### Problem
Leaving out the pictures, retype exactly the lines from the one holding "left elbow: (462, 180)" through the end of the material.

### Source material
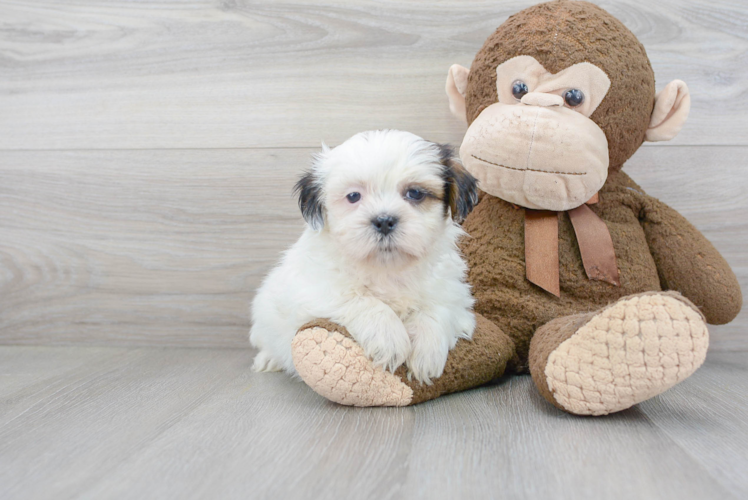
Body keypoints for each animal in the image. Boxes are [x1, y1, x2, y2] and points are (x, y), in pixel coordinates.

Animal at [248, 129, 476, 382]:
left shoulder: (453, 294)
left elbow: (437, 309)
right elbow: (361, 300)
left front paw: (427, 350)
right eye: (353, 196)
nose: (384, 220)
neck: (387, 269)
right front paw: (389, 338)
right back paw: (268, 359)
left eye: (415, 193)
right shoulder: (315, 288)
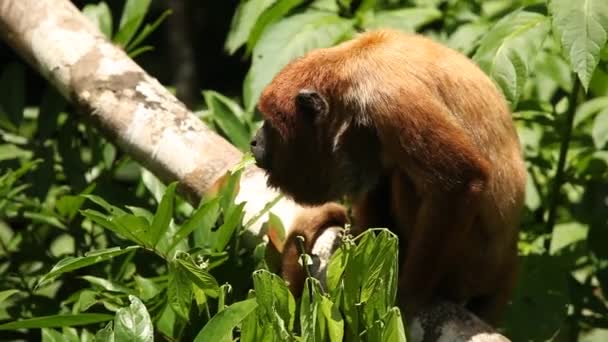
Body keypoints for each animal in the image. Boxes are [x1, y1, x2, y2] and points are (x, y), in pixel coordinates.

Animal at [251, 28, 528, 324]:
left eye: (271, 125)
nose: (254, 141)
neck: (351, 67)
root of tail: (508, 263)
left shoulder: (390, 100)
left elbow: (462, 180)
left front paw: (408, 298)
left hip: (468, 266)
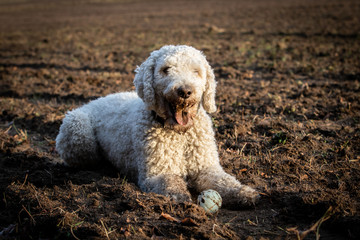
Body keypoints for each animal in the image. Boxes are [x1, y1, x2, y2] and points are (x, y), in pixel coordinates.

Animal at [55, 46, 258, 207]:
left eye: (196, 71)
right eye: (166, 69)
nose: (185, 91)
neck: (180, 134)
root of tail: (91, 102)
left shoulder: (206, 168)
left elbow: (225, 181)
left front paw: (244, 192)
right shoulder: (158, 172)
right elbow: (171, 183)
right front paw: (181, 199)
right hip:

### Output of the task
left elbow: (462, 180)
left front paw: (408, 298)
left hip: (468, 266)
Body keypoints for each animal in the image. Boxes are [x1, y1, x2, y2] and points are (x, y), in pixel coordinates.

Animal at [55, 46, 258, 207]:
left eye: (196, 71)
right eye: (166, 69)
nose: (185, 91)
neck: (180, 134)
root of tail: (91, 102)
left shoulder: (206, 168)
left elbow: (225, 181)
left front paw: (244, 192)
right shoulder: (158, 172)
right elbow: (171, 183)
right front paw: (181, 199)
right hip:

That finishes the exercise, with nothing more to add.